Break the silos, Bridge the gap: How Switzerland should position Geneva in global tech governance

Switzerland should identify points where tech policy initiatives of global powers converge and intersect with the expertise areas of Geneva-based organisations. By convening regulators and experts, it should give a new relevance to the International Geneva as a knowledge centre informing tech laws’ enforcement, starting with the 2027 AI summit.

Diplomatie & internationale Akteure

Science & Tech

The Federal Council recently announced its intention to organise an international conference on AI in Geneva in 2027. This raises the question of Switzerland’s role in tackling global challenges caused by digital technologies.
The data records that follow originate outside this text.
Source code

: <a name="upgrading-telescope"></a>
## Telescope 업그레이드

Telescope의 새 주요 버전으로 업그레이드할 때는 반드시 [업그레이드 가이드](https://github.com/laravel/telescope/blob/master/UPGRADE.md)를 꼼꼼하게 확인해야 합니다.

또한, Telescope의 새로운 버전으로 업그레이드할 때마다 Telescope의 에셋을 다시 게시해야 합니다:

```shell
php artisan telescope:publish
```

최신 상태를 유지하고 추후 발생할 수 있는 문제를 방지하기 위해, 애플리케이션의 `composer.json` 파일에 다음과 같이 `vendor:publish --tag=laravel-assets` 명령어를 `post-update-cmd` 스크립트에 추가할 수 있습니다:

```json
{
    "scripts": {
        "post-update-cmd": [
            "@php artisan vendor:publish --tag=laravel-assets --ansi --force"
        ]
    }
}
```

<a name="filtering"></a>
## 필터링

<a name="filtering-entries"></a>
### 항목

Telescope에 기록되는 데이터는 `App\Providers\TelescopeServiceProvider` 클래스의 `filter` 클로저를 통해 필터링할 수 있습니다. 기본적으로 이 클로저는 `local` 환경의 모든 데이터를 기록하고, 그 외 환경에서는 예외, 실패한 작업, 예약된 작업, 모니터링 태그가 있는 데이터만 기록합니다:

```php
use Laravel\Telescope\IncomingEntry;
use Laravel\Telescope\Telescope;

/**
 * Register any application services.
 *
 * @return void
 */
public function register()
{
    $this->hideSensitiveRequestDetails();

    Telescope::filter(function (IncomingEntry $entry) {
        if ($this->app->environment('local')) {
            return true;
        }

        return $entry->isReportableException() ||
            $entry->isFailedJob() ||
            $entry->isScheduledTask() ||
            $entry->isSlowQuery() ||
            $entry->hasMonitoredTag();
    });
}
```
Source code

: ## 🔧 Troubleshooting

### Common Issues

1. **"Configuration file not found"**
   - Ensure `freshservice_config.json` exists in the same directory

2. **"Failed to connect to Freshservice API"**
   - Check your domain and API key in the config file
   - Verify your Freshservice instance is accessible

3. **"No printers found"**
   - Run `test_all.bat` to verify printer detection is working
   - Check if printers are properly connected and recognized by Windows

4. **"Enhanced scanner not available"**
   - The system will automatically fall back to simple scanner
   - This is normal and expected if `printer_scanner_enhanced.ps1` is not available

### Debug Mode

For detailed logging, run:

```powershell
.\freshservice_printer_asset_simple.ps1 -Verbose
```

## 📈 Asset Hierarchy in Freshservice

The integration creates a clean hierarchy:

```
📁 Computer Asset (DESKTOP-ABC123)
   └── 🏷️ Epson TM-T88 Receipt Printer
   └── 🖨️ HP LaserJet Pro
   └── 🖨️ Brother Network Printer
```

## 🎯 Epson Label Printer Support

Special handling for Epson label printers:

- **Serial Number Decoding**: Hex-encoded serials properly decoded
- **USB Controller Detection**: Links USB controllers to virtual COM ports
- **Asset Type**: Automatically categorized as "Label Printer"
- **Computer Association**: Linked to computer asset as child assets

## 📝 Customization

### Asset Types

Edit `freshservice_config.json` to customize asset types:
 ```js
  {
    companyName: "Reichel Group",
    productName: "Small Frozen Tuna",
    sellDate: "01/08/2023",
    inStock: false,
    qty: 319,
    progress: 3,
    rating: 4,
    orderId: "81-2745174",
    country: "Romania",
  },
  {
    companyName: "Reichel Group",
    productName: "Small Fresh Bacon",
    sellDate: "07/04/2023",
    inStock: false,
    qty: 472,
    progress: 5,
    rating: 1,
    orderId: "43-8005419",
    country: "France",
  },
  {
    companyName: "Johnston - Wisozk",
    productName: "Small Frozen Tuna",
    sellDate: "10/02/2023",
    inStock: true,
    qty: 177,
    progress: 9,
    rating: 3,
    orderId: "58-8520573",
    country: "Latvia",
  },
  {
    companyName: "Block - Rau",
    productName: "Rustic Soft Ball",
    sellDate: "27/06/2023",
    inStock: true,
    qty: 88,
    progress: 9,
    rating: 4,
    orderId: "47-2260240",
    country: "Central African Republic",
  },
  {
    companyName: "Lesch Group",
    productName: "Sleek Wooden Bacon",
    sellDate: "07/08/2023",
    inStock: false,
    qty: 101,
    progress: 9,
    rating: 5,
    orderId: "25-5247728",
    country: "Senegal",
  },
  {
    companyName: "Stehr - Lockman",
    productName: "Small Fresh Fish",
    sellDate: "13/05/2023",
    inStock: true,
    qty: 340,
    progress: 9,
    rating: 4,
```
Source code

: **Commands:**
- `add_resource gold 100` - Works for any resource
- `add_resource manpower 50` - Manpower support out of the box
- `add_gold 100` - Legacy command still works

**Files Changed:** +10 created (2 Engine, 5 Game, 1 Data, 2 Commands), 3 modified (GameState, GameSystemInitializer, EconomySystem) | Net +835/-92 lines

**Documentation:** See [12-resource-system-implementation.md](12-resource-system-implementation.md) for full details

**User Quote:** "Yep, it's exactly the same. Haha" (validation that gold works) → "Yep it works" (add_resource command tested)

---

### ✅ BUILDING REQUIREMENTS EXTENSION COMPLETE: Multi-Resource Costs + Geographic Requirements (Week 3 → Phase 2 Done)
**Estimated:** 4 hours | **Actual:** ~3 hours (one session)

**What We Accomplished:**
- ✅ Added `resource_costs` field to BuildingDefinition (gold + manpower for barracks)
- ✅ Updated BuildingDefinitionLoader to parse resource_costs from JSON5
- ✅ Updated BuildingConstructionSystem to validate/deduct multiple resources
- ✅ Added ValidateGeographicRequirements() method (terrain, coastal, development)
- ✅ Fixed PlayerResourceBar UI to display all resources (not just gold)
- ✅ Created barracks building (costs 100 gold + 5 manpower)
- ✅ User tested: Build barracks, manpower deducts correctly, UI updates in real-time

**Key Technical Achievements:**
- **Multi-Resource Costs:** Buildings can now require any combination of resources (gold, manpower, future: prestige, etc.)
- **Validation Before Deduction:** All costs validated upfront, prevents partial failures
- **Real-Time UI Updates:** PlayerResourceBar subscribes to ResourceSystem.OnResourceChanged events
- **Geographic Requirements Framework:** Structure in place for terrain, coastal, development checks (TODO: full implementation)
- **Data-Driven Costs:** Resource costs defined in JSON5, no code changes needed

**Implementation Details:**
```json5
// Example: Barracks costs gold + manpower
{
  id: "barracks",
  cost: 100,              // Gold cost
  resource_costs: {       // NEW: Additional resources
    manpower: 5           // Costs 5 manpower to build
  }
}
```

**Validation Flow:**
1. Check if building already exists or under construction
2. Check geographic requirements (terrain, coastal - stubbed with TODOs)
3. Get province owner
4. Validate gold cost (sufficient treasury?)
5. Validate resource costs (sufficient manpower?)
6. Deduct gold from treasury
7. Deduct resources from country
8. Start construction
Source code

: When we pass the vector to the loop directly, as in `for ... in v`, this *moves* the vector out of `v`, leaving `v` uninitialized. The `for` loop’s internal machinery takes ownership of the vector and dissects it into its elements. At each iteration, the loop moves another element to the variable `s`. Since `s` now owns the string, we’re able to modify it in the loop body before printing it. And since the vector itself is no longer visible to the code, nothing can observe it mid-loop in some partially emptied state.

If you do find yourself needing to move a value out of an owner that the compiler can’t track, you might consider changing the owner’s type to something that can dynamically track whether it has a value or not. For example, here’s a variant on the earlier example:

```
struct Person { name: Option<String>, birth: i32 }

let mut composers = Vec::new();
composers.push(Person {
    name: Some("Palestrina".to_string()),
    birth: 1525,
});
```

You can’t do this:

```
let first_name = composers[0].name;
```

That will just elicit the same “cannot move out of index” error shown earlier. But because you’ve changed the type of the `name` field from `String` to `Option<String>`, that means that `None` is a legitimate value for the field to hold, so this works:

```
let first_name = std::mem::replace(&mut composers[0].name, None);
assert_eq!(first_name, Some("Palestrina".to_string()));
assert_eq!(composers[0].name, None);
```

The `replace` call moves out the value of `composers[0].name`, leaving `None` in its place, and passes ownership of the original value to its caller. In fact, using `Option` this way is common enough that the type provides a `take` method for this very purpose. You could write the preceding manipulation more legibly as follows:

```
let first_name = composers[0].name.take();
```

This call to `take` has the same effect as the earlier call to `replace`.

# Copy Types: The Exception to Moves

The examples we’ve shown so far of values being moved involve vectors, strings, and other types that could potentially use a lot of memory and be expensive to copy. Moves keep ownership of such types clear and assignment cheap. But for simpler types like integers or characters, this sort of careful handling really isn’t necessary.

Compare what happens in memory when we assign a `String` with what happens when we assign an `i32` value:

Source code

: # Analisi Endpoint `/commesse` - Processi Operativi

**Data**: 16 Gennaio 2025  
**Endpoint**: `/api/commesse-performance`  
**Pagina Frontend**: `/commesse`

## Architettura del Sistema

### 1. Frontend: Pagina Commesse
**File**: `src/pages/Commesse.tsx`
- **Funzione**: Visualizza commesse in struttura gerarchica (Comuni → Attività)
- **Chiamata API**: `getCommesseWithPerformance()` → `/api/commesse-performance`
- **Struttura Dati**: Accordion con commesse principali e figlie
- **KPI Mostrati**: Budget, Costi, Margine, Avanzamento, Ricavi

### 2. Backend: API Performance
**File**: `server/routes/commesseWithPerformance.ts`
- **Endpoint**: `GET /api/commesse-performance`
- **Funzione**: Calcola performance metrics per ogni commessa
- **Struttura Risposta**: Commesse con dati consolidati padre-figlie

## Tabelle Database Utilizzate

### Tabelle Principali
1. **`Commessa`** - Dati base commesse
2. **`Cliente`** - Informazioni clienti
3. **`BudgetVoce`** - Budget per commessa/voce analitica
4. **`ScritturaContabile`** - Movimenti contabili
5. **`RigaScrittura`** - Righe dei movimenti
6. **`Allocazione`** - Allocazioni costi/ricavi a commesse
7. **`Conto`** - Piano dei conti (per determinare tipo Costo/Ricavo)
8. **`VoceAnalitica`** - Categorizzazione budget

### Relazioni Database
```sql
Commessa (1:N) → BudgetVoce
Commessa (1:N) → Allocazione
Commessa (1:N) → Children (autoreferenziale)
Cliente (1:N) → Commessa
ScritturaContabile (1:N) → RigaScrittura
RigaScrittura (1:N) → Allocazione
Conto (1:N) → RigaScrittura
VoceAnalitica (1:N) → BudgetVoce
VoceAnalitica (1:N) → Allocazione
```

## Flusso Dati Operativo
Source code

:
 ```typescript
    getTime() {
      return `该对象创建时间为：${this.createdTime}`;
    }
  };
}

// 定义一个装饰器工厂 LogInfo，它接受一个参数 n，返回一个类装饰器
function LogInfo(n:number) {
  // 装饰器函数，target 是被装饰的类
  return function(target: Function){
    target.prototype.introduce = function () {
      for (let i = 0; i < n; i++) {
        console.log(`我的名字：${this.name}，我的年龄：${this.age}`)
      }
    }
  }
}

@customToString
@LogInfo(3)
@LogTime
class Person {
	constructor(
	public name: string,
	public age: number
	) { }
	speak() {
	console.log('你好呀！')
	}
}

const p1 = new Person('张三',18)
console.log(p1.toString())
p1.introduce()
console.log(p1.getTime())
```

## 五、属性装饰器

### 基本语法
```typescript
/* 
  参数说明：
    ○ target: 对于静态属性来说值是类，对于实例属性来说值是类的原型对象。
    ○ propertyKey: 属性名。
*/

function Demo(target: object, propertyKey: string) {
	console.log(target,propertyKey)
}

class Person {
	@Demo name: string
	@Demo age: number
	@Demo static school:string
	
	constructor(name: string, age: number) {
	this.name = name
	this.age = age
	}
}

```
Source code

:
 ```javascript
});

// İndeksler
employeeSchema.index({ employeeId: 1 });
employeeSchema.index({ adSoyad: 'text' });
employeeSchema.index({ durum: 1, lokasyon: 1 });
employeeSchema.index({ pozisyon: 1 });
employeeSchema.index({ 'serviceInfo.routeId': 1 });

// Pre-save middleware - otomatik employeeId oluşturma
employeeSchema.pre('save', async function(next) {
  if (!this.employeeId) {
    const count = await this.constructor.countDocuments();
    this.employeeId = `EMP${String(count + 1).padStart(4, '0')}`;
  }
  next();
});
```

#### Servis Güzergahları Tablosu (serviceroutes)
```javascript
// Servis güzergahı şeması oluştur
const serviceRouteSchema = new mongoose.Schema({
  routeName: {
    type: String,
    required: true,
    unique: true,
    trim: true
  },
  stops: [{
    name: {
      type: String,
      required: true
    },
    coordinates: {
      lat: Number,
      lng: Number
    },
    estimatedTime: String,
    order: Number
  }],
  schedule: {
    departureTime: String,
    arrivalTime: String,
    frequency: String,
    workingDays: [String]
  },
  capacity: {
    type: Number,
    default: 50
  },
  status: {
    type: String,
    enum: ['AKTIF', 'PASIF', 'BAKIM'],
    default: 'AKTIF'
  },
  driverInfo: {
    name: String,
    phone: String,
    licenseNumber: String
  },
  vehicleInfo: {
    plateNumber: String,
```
Tech policy: Big power politics

In April, the Swiss executive postponed the announcement of draft rules applicable to online platforms, most likely for fear of antagonising the United States, while it negotiated a deal following Trump’s ‘liberation day’. In Brussels, people talk about tech sovereignty and about building data centres in Europe to achieve the Old World’s cloud independence from America. On both sides of the Atlantic, TikTok is banned from public officials’ mobile devices due to concerns over the app being used as a spying tool by the Chinese Government. One thing is clear : tech policy is a lot about ‘big power politics’.

The United States, the European Union and China have fundamentally different approaches to the governmental measures on the regulation of the digital economy. The US largely favours a market-driven approach. The EU’s approach focuses on the protection of citizens’ fundamental rights. China’s approach is said to be state-driven. In addition to these ideological differences in public entities’ approach to tech, discussions of a geopolitical nature in a more traditional sense are increasingly taking place. This is notably the case when data centers are coined as ‘critical infrastructure’ or the access to certain data is said to be of a defence interest.

Switzerland’s role : Positioning Geneva as a knowledge centre, informing tech laws’ enforcement

Switzerland should facilitate achieving a consensus among important players on issues, on which positions already converge to some extent. In doing so, it should focus on issues tackled by Geneva-based UN agencies and involve these organisations’ specialists in discussing best practices for the implementation of existing regulatory frameworks. This approach to tech diplomacy would help to break silos in which UN agencies work and help them contribute to actual policy implementation, thus stimulating the International Geneva’s relevance in an otherwise challenging context. For this approach to be successful, it is crucial for the personnel directly involved in tech laws’ enforcement to participate in Switzerland-facilitated meetings. It should not be only international relations specialists within various jurisdictions’ technology regulators who participate in such conferences. The outlined approach to tech diplomacy would correspond to Switzerland’s DNA of providing a neutral platform for international conversations and increase Geneva’s relevance for tech diplomacy and tackling digitalisation’s negative effects.

One timely topic, where such discussions could be fruitful, concerns the protection of minors online. Recently, the US Supreme Court declared a Texas bill aimed at verifying the identity of porn websites’ users to protect underaged individuals to be compliant with the second amendment of the US Constitution, which guarantees freedom of speech. A few weeks earlier, the European Commission opened formal investigations under the EU’s Digital Services Act to protect minors from pornographic content. While this might not have been the case for pornographic content itself, online platforms’ effects on the mental health of teenagers more broadly were discussed at least one side event of the World Health Assembly (WHA) in Geneva this year. However, current WHA attendees are mostly health specialists who, contrary to platform regulators, have little or no direct agency over online platforms. 

Switzerland must help ensure that no gap is created between Geneva-based organisations’ expert knowledge and the realities of tech law’s enforcement. It should focus on this during the summit on Artificial Intelligence it aims to organise in 2027. It should also encourage its international partners to send technology regulation enforcers to recurring relevant international conferences such as the World Health Assembly. And, well, Switzerland should itself adopt tech rules, especially applicable to online platforms.